Monday, November 1, 1999 Published at 05:05 GMT
Fears for Antarctic fish
Albatrosses are falling victim to the pirates (Photo: Greenpeace/Grace)
By Environment Correspondent Alex Kirby
Greenpeace campaigners have enlisted the support of one of the UK's leading supermarket chains, Tesco, in their attempts to protect a species of Antarctic fish.
The toothfish grows slowly, and can reach more than two metres in length.
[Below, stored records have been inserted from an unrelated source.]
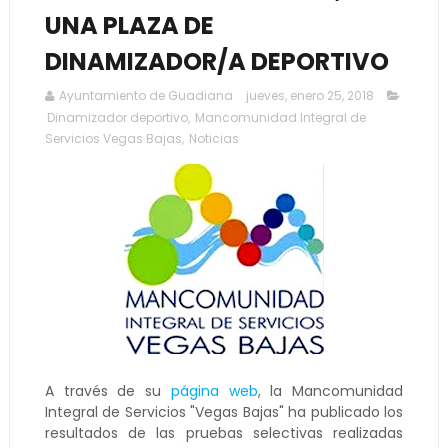
UNA PLAZA DE
DINAMIZADOR/A DEPORTIVO
Ayuntamiento de Guadiana
jueves, enero 25, 2018
Dinamizador deportivo
,
Mancomunidad Integral de
Servicios Vegas Bajas
,
Noticias
A través de su
página web
, la Mancomunidad
Integral de Servicios "Vegas Bajas" ha publicado los
resultados de las pruebas selectivas realizadas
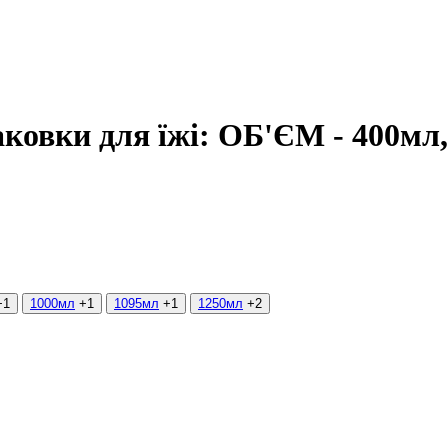
паковки для їжі: ОБ'ЄМ - 400мл
+1
1000мл
+1
1095мл
+1
1250мл
+2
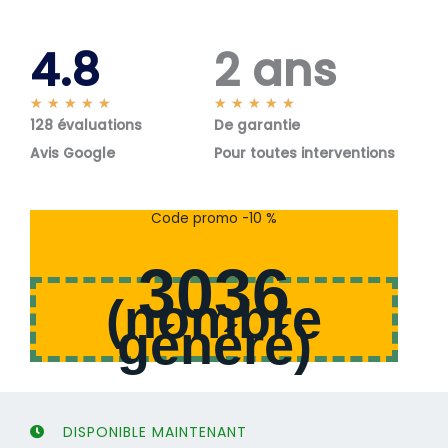
4.8
2 ans
N
N
★
★
★
★
★
★
★
★
★
★
128 évaluations
o
De garantie
o
t
t
Avis Google
Pour toutes interventions
é
é
5
5
s
s
Code promo -10 %
u
u
r
r
3036
5
5
(
nombre
généré
)
DISPONIBLE MAINTENANT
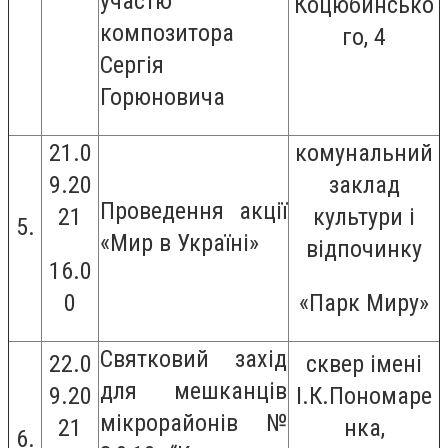
участю
Коцюбинсько
композитора
го, 4
Сергія
Горюновича
2
1.0
комунальний
9.20
заклад
Проведення акції
21
культури і
5.
«Мир в Україні»
відпочинку
16.0
0
«Парк Миру»
Святковий захід
22.0
сквер імені
для мешканців
9.20
І.К.Пономаре
мікрорайонів №
21
нка,
6.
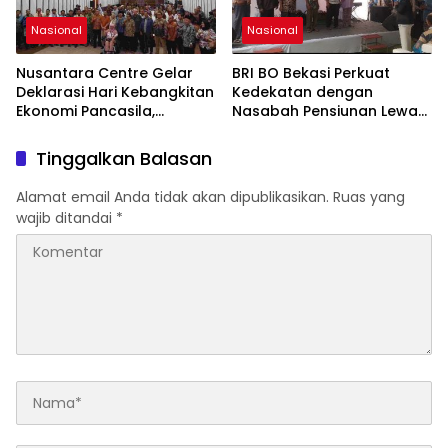
Nasional
Nasional
Nusantara Centre Gelar
BRI BO Bekasi Perkuat
Deklarasi Hari Kebangkitan
Kedekatan dengan
Ekonomi Pancasila,
Nasabah Pensiunan Lewat
Peluncuran Buku Soemitro
Program Apresiasi
Djojohadikusumo Anti
Tinggalkan Balasan
Penjajahan (Pergolakan
Ekonomi Politik Indonesia)
Alamat email Anda tidak akan dipublikasikan.
Ruas yang
& Simposium Nasional
wajib ditandai
*
“Urgensi Undang-Undang
Perekonomian Nasional
dan Kesejahteraan Sosial
dalam Menata Bangsa
Menuju Indonesia Emas
2045”,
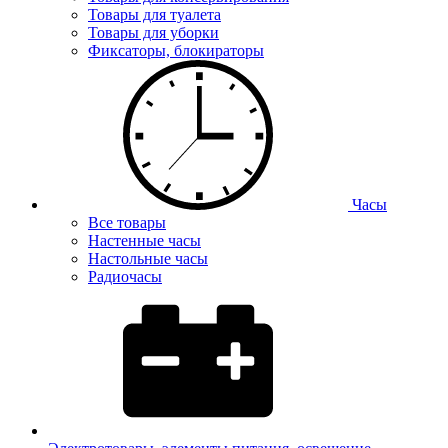
Товары для туалета
Товары для уборки
Фиксаторы, блокираторы
Часы
Все товары
Настенные часы
Настольные часы
Радиочасы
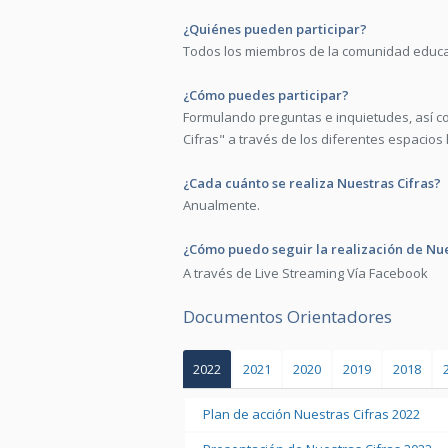
¿Quiénes pueden participar?
Todos los miembros de la comunidad educativ
¿Cómo puedes participar?
Formulando preguntas e inquietudes, así c
Cifras" a través de los diferentes espacios ha
¿Cada cuánto se realiza Nuestras Cifras?
Anualmente.
¿Cómo puedo seguir la realización de Nue
A través de Live Streaming Vía Facebook
Documentos Orientadores
2022
2021
2020
2019
2018
Plan de acción Nuestras Cifras 2022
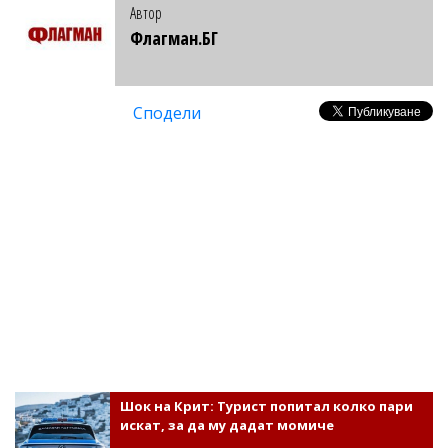
Автор
Флагман.БГ
Сподели
Шок на Крит: Турист попитал колко пари
искат, за да му дадат момиче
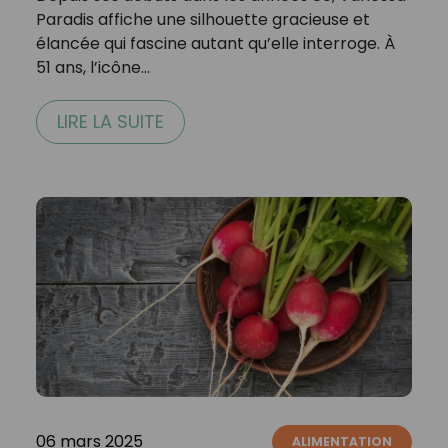
Paradis affiche une silhouette gracieuse et
élancée qui fascine autant qu’elle interroge. À
51 ans, l’icône…
LIRE LA SUITE
06 mars 2025
ALIMENTATION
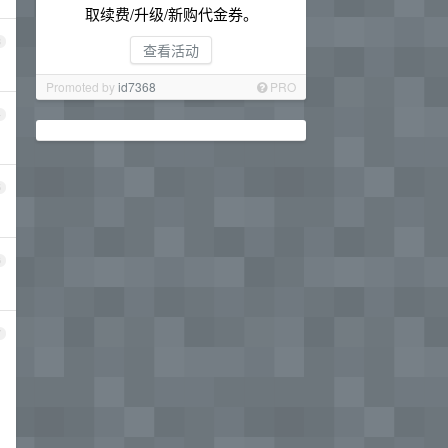
取续费/升级/新购代金券。
3
查看活动
Promoted by
id7368
PRO
4
5
6
7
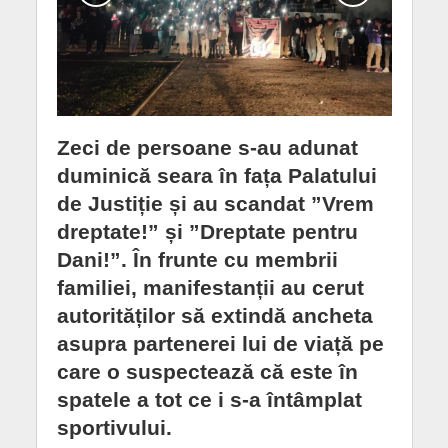
Zeci de persoane s-au adunat
duminică seara în fața Palatului
de Justiție și au scandat ”Vrem
dreptate!” și ”Dreptate pentru
Dani!”. În frunte cu membrii
familiei, manifestanții au cerut
autorităților să extindă ancheta
asupra partenerei lui de viață pe
care o suspectează că este în
spatele a tot ce i s-a întâmplat
sportivului.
It lives for up to 50 years and does not breed until it is at least 10 years old.
The Commission for the Conservation of Antarctic Marine Living Resources (CCAMLR) says half of the toothfish catch is taken by illegal pirate vessels, and it believes that the pirates have taken up to 90% of all the toothfish caught in some parts of the southern ocean.
CCAMLR starts its 1999 meeting on 1 November in the Tasmanian city of Hobart, with the fate of the toothfish high on its agenda. It has authorised an annual catch limit of about 10,000 tonnes, but the pirate catch is believed to be more than twice as high.
Greenpeace wants CCAMLR to impose a moratorium on all fishing for the species as a matter of urgency. It says pirate fishing should be stopped, and more research done to see whether the toothfish catch is sustainable.
The Australian Government said in 1998 that the continuation of pirate fishing at present levels would mean the toothfish became commercially extinct within two or three years.
But CCAMLR says the fishing gear used by the pirates kills more than 100,000 seabirds a year, including endangered albatross species. The vessels set lines with up to 20,000 baited hooks, and birds which swallow the bait are dragged underwater to drown.
Some albatrosses live for up to 85 years, and mate for life. They spend most of their time in the air, relying on their 3.5m wingspan to ride the ocean thermals.